Ashwagandha (Withania somnifera)
This is the most researched adaptogen on the planet right now. A 2024 meta-analysis published in BJPsych Open pooled 15 randomized controlled trials covering 873 patients. It found that ashwagandha significantly reduced anxiety scores on the Hamilton Anxiety Rating Scale and produced a statistically significant drop in serum cortisol at 8 weeks compared to placebo.
A separate study found reductions in morning cortisol (p < .001) compared to placebo in stressed adults taking 240 mg of a standardised ashwagandha extract daily.
Patanjali Ashwagandha Churna is one of the most accessible and affordable ways to get this herb in your routine. It can be mixed into warm milk with honey before bed. This is actually the classical Ayurvedic preparation for it, and it doubles as a sleep aid.
Brahmi (Bacopa monnieri)
Brahmi has been used in Ayurveda specifically for cognitive stress. It’s a calming herb, not a sedating one. The active compounds, called bacosides, are believed to support neurotransmitter activity and reduce oxidative stress in the brain.
A randomised double-blind placebo-controlled study found that Bacopa monnieri reduced anxiety alongside measurable improvements in memory retention. Clinical research published in StatPearls (NCBI) describes it as a “calming cognitive enhancer”, useful for people whose anxiety shows up as racing thoughts, mental fatigue, and difficulty focusing.
Patanjali Brahmi Tablets are a practical daily option. Many students and young professionals stack it with their morning routine because unlike ashwagandha (which is better at night), brahmi can be taken in the morning without causing drowsiness.

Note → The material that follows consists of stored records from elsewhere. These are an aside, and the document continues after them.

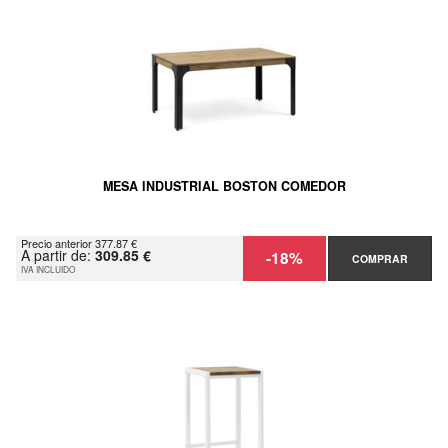
MESA INDUSTRIAL BOSTON COMEDOR
Precio anterior 377.87 €
A partir de:
309.85 €
-18%
COMPRAR
IVA INCLUIDO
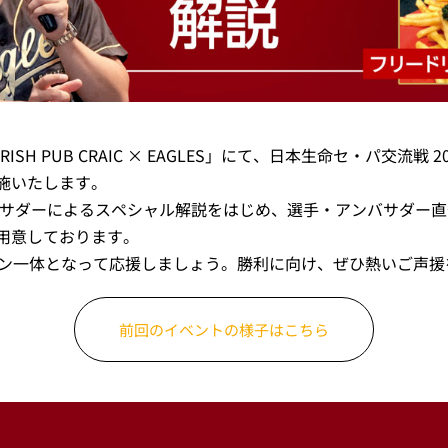
H PUB CRAIC × EAGLES」にて、日本生命セ・パ交流戦 2
施いたします。
バサダーによるスペシャル解説をはじめ、選手・アンバサダー
用意しております。
AGLESでファン一体となって応援しましょう。勝利に向け、ぜひ熱いご
前回のイベントの様子はこちら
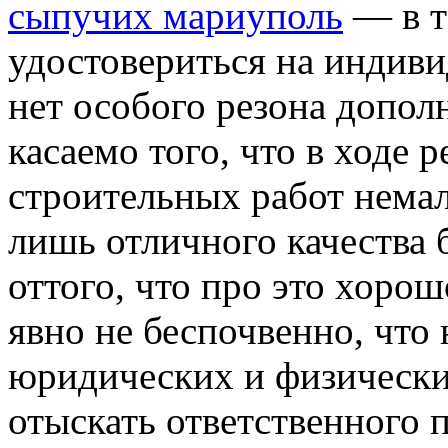
сыпучих мариуполь
— в т
удостовериться на индиви
нет особого резона допол
касаемо того, что в ходе
строительных работ немал
лишь отличного качества 
оттого, что про это хорош
явно не беспочвенно, что
юридических и физически
отыскать ответственного 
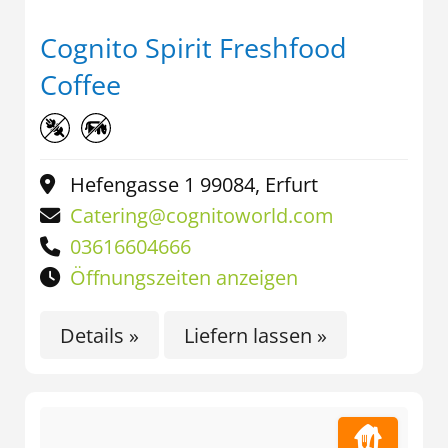
Cognito Spirit Freshfood
Coffee
Hefengasse 1 99084, Erfurt
Catering@cognitoworld.com
03616604666
Öffnungszeiten anzeigen
Details »
Liefern lassen »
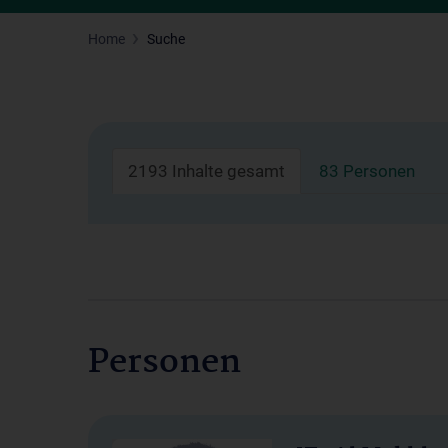
Home
Suche
2193 Inhalte gesamt
83 Personen
Personen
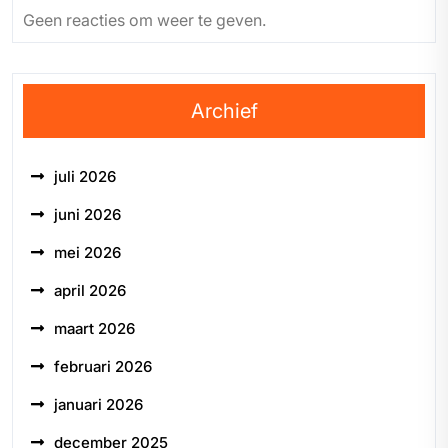
Geen reacties om weer te geven.
Archief
juli 2026
juni 2026
mei 2026
april 2026
maart 2026
februari 2026
januari 2026
december 2025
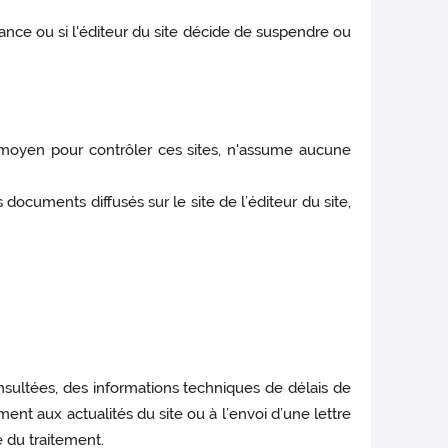
nce ou si l'éditeur du site décide de suspendre ou
un moyen pour contrôler ces sites, n'assume aucune
documents diffusés sur le site de l’éditeur du site,
onsultées, des informations techniques de délais de
ment aux actualités du site ou à l’envoi d’une lettre
e du traitement.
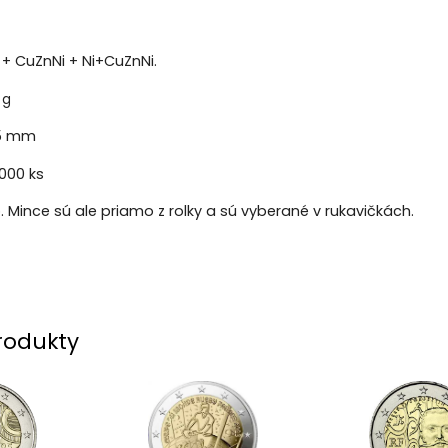
+ CuZnNi + Ni+CuZnNi.
 g
5 mm
000 ks
o. Mince sú ale priamo z rolky a sú vyberané v rukavičkách.
rodukty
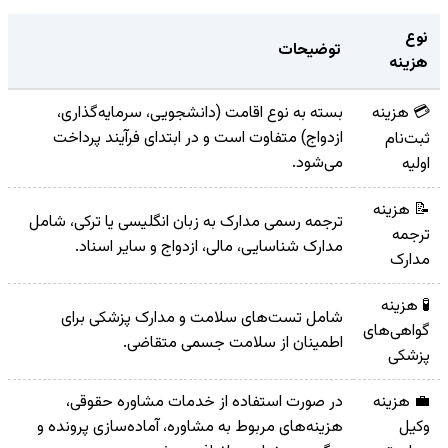
نوع
توضیحات
هزینه
💳 هزینه
بسته به نوع اقامت (دانشجویی، سرمایه‌گذاری،
ازدواج) متفاوت است و در ابتدای فرآیند پرداخت
ثبت‌نام
می‌شود.
اولیه
📝 هزینه
ترجمه رسمی مدارک به زبان انگلیسی یا ترکی، شامل
ترجمه
مدارک شناسایی، مالی، ازدواج و سایر اسناد.
مدارک
🧪 هزینه
شامل تست‌های سلامت و مدارک پزشکی برای
گواهی‌های
اطمینان از سلامت جسمی متقاضی.
پزشکی
💼 هزینه
در صورت استفاده از خدمات مشاوره حقوقی،
وکیل
هزینه‌های مربوط به مشاوره، آماده‌سازی پرونده و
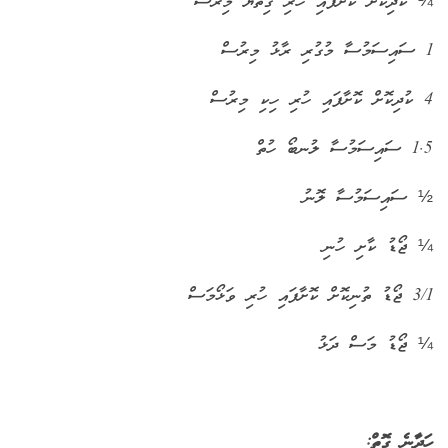
¼ ކުދިކޮށް ކޮށާފައި ހުރި ގިތެޔޮ މިރުސް
1 ސައިސަމުސާ މުގުރި ރާޅު މިރުސް
4 ކުދިކޮށް ކޮށާފައި ހުރި ހިކި މިރުސް
1.5 ސައިސަމުސާ ލުނބޯ ހުތް
½ ސައިސަމުސާ ލޮނު
¼ ޖޯޑު ކާށި ހުނި
3/1 ޖޯޑު ތުނިކޮށް ކޮށާފައި ހުރި ވަޅޯމަސް
¼ ޖޯޑު މަސް ދަޅު
ހަދާނެ ގޮތް:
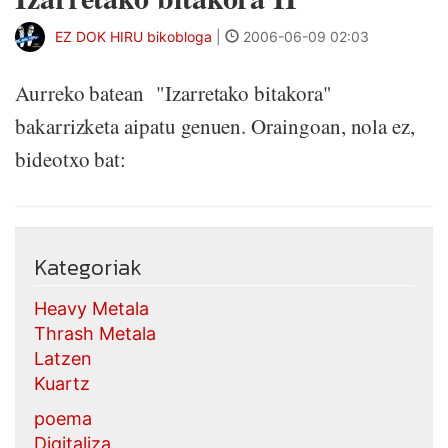
EZ DOK HIRU bikobloga
|
2006-06-09 02:03
Aurreko batean "Izarretako bitakora"
bakarrizketa aipatu genuen. Oraingoan, nola ez,
bideotxo bat:
Kategoriak
Heavy Metala
Thrash Metala
Latzen
Kuartz
poema
Digitaliza...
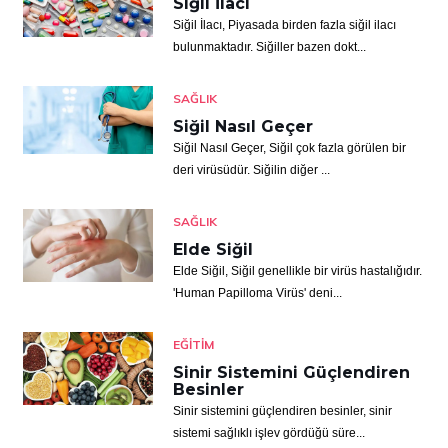
Siğil İlacı
Siğil İlacı, Piyasada birden fazla siğil ilacı
bulunmaktadır. Siğiller bazen dokt...
SAĞLIK
Siğil Nasıl Geçer
Siğil Nasıl Geçer, Siğil çok fazla görülen bir
deri virüsüdür. Siğilin diğer ...
SAĞLIK
Elde Siğil
Elde Siğil, Siğil genellikle bir virüs hastalığıdır.
'Human Papilloma Virüs' deni...
EĞITIM
Sinir Sistemini Güçlendiren
Besinler
Sinir sistemini güçlendiren besinler, sinir
sistemi sağlıklı işlev gördüğü süre...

Giloy (Tinospora cordifolia)
Less known globally, but widely used in Indian households. Giloy is an immunomodulator that also has adaptogenic properties. Patanjali’s Giloy Ghanvati is used traditionally to reduce systemic inflammation, which is often elevated in people experiencing chronic stress. Chronic stress and chronic inflammation are deeply linked.
Building a routine that actually sticks
The biggest mistake people make is treating stress management like a project to complete. It’s not. It’s a daily maintenance habit, like brushing your teeth.
Here’s a simple, budget-friendly routine that can be built over two to three weeks:
Morning (10 to 15 minutes):
Take Patanjali Brahmi Tablets with water. Sit on the floor. Do 5 minutes of Nadi Shodhana or Box Breathing. Follow with 10 minutes of light yoga (Cat-Cow, Child’s Pose, a forward fold).
Evening (5 minutes):
Legs Up the Wall while doing Bhramari breath. Three minutes is enough to bring cortisol down after a stressful day.
Before bed:
Mix half a teaspoon of Patanjali Ashwagandha Churna into warm milk. Add a little jaggery or honey. Drink it 30 minutes before you plan to sleep. Research supports ashwagandha’s effect on sleep quality in addition to anxiety reduction.
None of this replaces therapy or medical care for clinical anxiety disorders. If your anxiety is significantly affecting your daily life, professional support matters.